Apple is a company that, in many ways, seems to be perfect.
They pride themselves on cutting edge design, reliable products, and retail stores that have such loyal customers that they often are lined-up a half hour before opening for the day. Their stock price is through the roof, and they employ some of the brightest tech minds on the planet.
But they aren’t perfect. Far from it. Even Apple experiences regular bouts of imperfection. If you owned an iPhone over the past decade or so, you’ve experienced times when you something glitches – like a time several years ago when users discovered that its difficult to type the letter “I” in a sentence without it being transformed into random symbols. It’s been fixed, as have other bugs that crop up from time to time in all technology, but you have to wonder…how could they let something like that happen?
Like I said, nobody’s perfect.
College coaches are very much in that category, too. No group of humans strive as hard as college coaches do in the pursuit of perfection. The trouble is, many coaches make it an all-or-nothing endeavor: It’s either perfection, or nothing. And since it can’t be “perfect”, sometimes the fall-back position of coaching staffs defaults to “nothing”.
Let me explain giving you three pretty common examples, along with some strong recommendations on how to avoid the trap of not settling for less than perfection as you build and manage your individual programs:
Projections aren’t going to be perfect. Early recruiting is a staple of modern recruiting in most college sports, but one of the consistent concerns I hear about on a regular basis is having to forecast college athletic readiness from an increasingly younger and younger prospect base.
As a result, the temptation is to not trust your best educated guesses on younger prospects you might want to move forward with getting a commitment from. The fear, for many, is that their guess will be wrong tragically wrong.
Spoiler alert: You will fail on some. However, as several coaches we work with have come to discover, you’ll succeed just as often, if not more. What coaches need to understand is that consistently successful programs, and the coaches that lead them, determine an acceptable rate of failed prospects, and then planning for it as a part of their overall recruiting plan.
Trust your gut. If you don’t, you’re making the active choice to pass on quality recruits in an effort to not make a ‘mistake’ on others. Increasingly, that’s going to be a harder and harder strategy to win with.
The number of times you need to watch a prospect isn’t going to be perfect. When a staff is unsure about a recruit, the go-to response is to go watch the recruit again. And again. And again.

* **Dataset content**:

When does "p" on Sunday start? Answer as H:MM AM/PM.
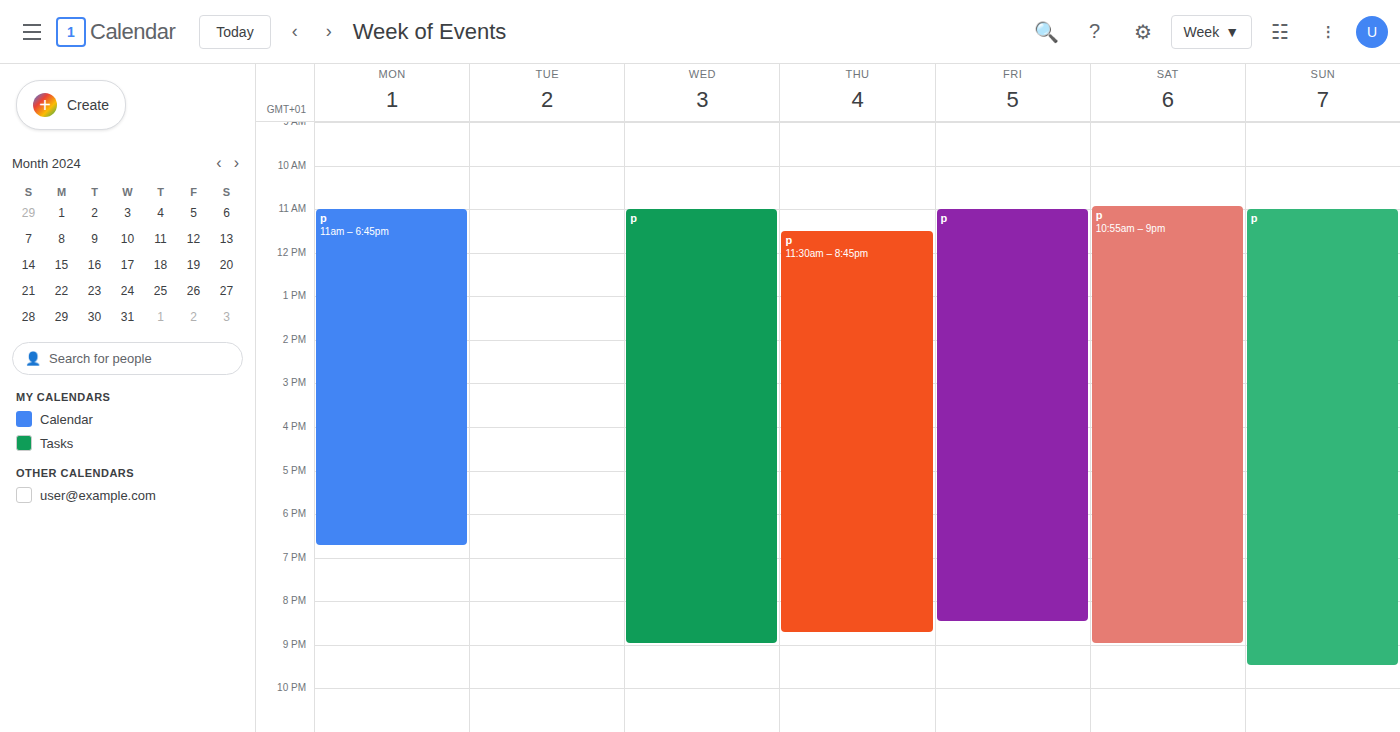
11:00 AM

* **Challenges**:
1. Copy the stretch of the coaching article from "College coaches are" through "younger prospect base.".
2. In the coaching article, what is a staff's go-to response when it is unsure about a recruit?

* **Expected outputs**:
1.
College coaches are very much in that category, too. No group of humans strive as hard as college coaches do in the pursuit of perfection. The trouble is, many coaches make it an all-or-nothing endeavor: It’s either perfection, or nothing. And since it can’t be “perfect”, sometimes the fall-back position of coaching staffs defaults to “nothing”.
Let me explain giving you three pretty common examples, along with some strong recommendations on how to avoid the trap of not settling for less than perfection as you build and manage your individual programs:
Projections aren’t going to be perfect. Early recruiting is a staple of modern recruiting in most college sports, but one of the consistent concerns I hear about on a regular basis is having to forecast college athletic readiness from an increasingly younger and younger prospect base.

2. To go watch the recruit again, and again, and again.